Posted on March 23, 2011
by Josh Nason
In Parshat Pekudei, the Israelites finally complete this project of building the Mishkan. The Israelites have donated gold, silver, and copper for this Dwelling Place. The Levites are placed in charge of building all the parts of the Mishkan. Once finished, the Mishkan wil hold the two tablets of the Ten Commandments and form a Dwelling Place for God. After the Levites finish this task, Moses is given a degree of divinely inspired strength, and raises the entire structure by himself.
God gives detailed descriptions of what each part should look like, and even more detailed descriptions of what each of the High Priests should be wearing. Upon reading this, one might wonder why God would need this to be recorded? Why would the Torah contain chapter after chapter of description on how the Mishkan was built? To top it all off, the Torah had already spend two Parashiot describing how it was meant to be built, before recounting all this in the story of how it is actually built. We may never know the answer. Perhaps it is to show how truly important it is for God to have a place on Earth. Perhaps it is to show the significance of the Jewish people working together as a community to build such a monumental and important structure.
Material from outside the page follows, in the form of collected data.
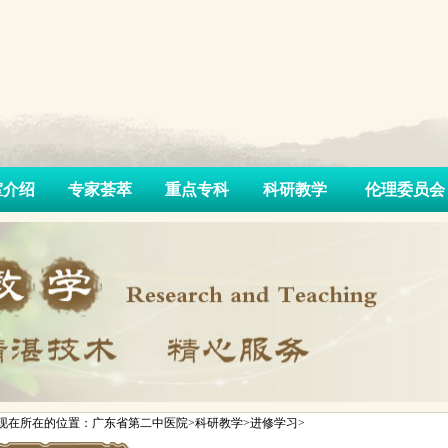
室介绍
专家荟萃
重点专科
科研教学
伦理委员会
现在所在的位置：广东省第二中医院>科研教学>进修学习>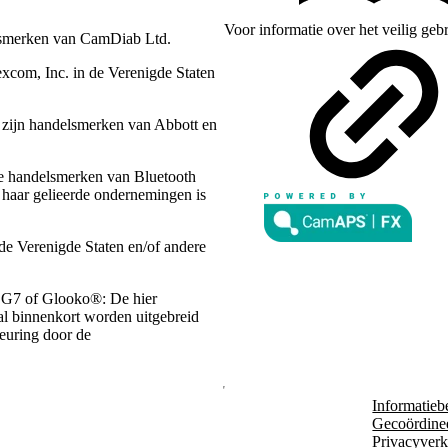
Voor informatie over het veilig ge
lsmerken van CamDiab Ltd.
com, Inc. in de Verenigde Staten
n zijn handelsmerken van Abbott en
de handelsmerken van Bluetooth
 haar gelieerde ondernemingen is
de Verenigde Staten en/of andere
 G7 of Glooko®: De hier
zal binnenkort worden uitgebreid
keuring door de
Informatieb
Gecoördine
Privacyverk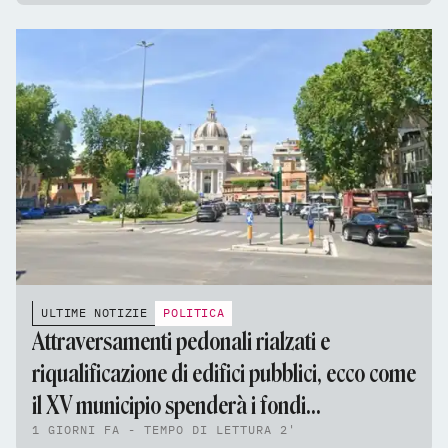
ULTIME NOTIZIE
POLITICA
Attraversamenti pedonali rialzati e
riqualificazione di edifici pubblici, ecco come
il XV municipio spenderà i fondi
1 GIORNI FA - TEMPO DI LETTURA 2'
dell'assestamento di bilancio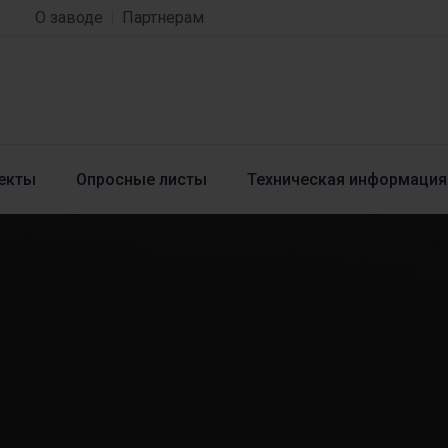
О заводе
Партнерам
екты
Опросные листы
Техническая информация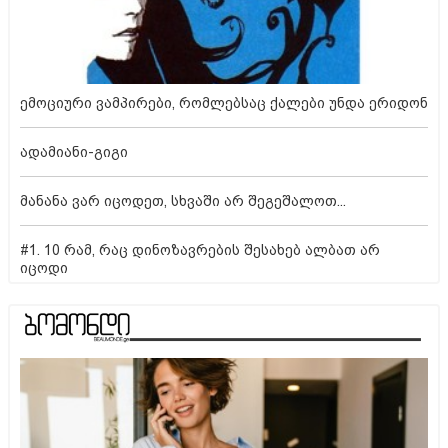
ემოციური ვამპირები, რომლებსაც ქალები უნდა ერიდონ
ადამიანი-გიგი
მანანა ვარ იცოდეთ, სხვაში არ შეგეშალოთ...
#1. 10 რამ, რაც დინოზავრების შესახებ ალბათ არ
იცოდი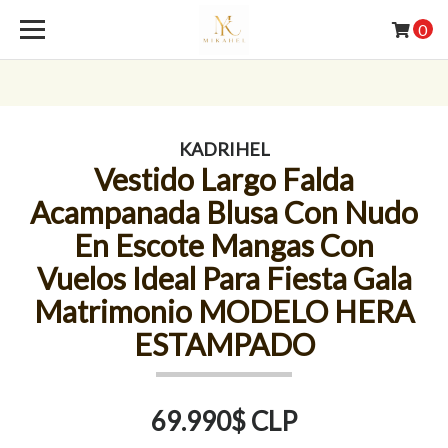
0
KADRIHEL
Vestido Largo Falda
Acampanada Blusa Con Nudo
En Escote Mangas Con
Vuelos Ideal Para Fiesta Gala
Matrimonio MODELO HERA
ESTAMPADO
69.990$ CLP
In the last part of the Parshah God actually comes to dwell in the Mishkan. A cloud hovers over the Mishkan, symbolizing that God is dwelling there. When he dwells there, the Israelites are not to travel. When he rises from there, the Isaelites can journey. God clearly wanted the Israelites to know that he was there to protect them, and to give them a sense of guidance on their journey. This Parshah ends the book of Shemoth, and prepares us for Vayikra (Leviticus) where the majority of the Laws and customs of the Jewish people will be given to the Israelites.